DOCUMENT SECTION.
Model | Test Group | p-value | F1 score | Conclusion |
---|---|---|---|---|
FairFace | 60-69 | ~1 | 0.354 | High p-value != High F1 score |
FairFace | Female, Given 'Other' | 2.58e-13 | 0.922 | Low p-value != Low F1 score |
DeepFace | 20-29, Given 'Black' | 0.10 | 0.588 | High p-value != High F1 score |
DeepFace | 40-69 | <=1.23e-5 | >0.928 | Low p-value != Low F1 score |
5 Conclusions
5.1 Summary of Conclusions
Before we proceed to more detailed analyses, we will provide our summarized conclusions and impactful findings.
Summarizing the answer to a key research question: We find that two-sample proportionality testing is not a good fit for analyzing the performance of a machine learning model in our use case. Drawing conclusions on model performance or bias using this method might be akin to judging the performance of a vehicle based solely upon its fuel economy (without taking into account other factors like weight, torque, horsepower, and so forth).
To have a strong conclusion, we’d expect to find a strong connection between F1/Accuracy score and the results of our proportionality testing. Generally, we do not see such a connection.
Some examples include:
However, the cases in which the proportion testing produces a significant result could be indicative that the training data for the facial recognition models, and the data we provided to them from UTKFace, have little to no overlap between one another (in terms of features and qualities of the images). This could be a topic for further research - i.e.:
Are the differences a result of feature differences (lighting in the image, centering of the subject in the image) between a model’s training data and the models’ classification predictions on novel images?
Could the source population differences be a result of over or under representation of those categories in the training data for each model?
Simply put, there are differences in the data and considerations used to train each model vs. the images we evaluated on each model from UTKFace. Absent further research, with Accuracy and F1 scores accepted as best practice - the results of our two-sample proportion hypothesis tests can only truly tell us that there is a difference in the source populations for each of our samples.
On the examination of F1 scores, we have the following top findings per-model:
Model | Findings |
---|---|
FairFace | Preference in classifying the very young and old correctly. Excellence in classifying gender given almost any other test categories. Lack of excellence in racial classifications; preference in classification of Asian, White, and Black over Indian and Other. |
DeepFace | Poor performance in approx. 75% of tested categories. Preference of Male Classification over Female. Highest preference is to correctly classify White subjects. Substantially poor performance in classifying Indian and Other subjects. Failure to detect the very young and old (0-9, 70-130) and generally poor in every age category, but more correct predictions of age given the subject is White. |
These preferential biases can result in discrimination if used for decision-making processes:
FairFace’s poorer performance for Indian and Other categories is concerning. Especially considering that “Other” includes groups such as Middle Eastern, Latino Hispanic, and more. With low F1 scoring, this could be impactful on multiple racial groups. If used to make decisions, it could generate disparate impact against Indian and Other.
DeepFace’s combination of correct age given White as race could result in a combination of racial and age discrimination against people of color.

WORK ORDER A. Please copy the model-evaluation conclusions between "Simply put, there" and "of our samples.", inclusive, swapping "hypothesis tests" for "significance tests".
WORK ORDER B. According to the model-evaluation conclusions, which age ranges does DeepFace fail to detect?
The data after this point has no role in any of this work.

STORED DATA.
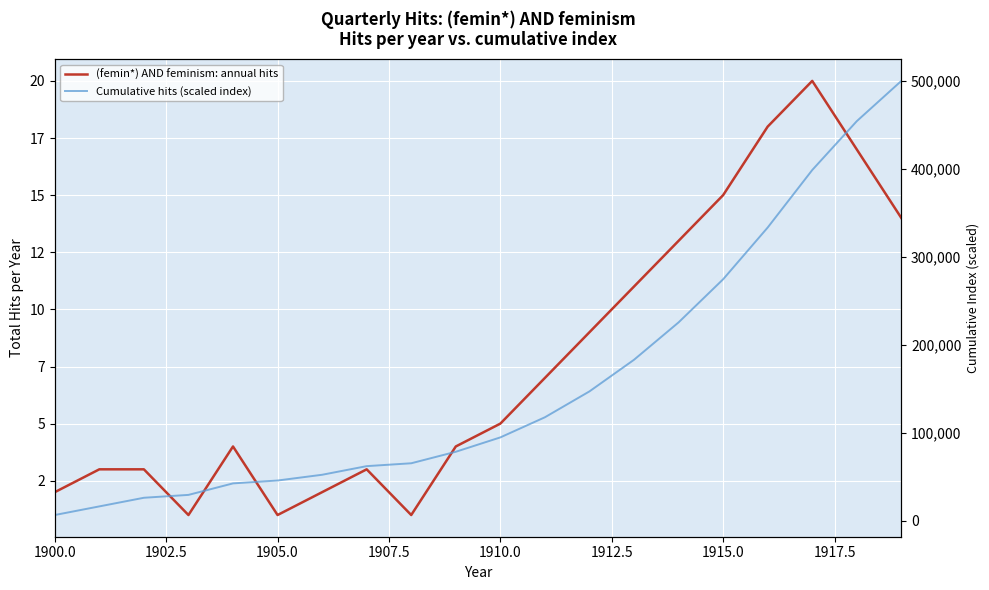

Rank the series by their maximum value, from lowest to highest.

(femin*) AND feminism: annual hits, Cumulative hits (scaled index)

RESPONSE BOX A.
Simply put, there are differences in the data and considerations used to train each model vs. the images we evaluated on each model from UTKFace. Absent further research, with Accuracy and F1 scores accepted as best practice - the results of our two-sample proportion significance tests can only truly tell us that there is a difference in the source populations for each of our samples.

RESPONSE BOX B. 0-9 and 70-130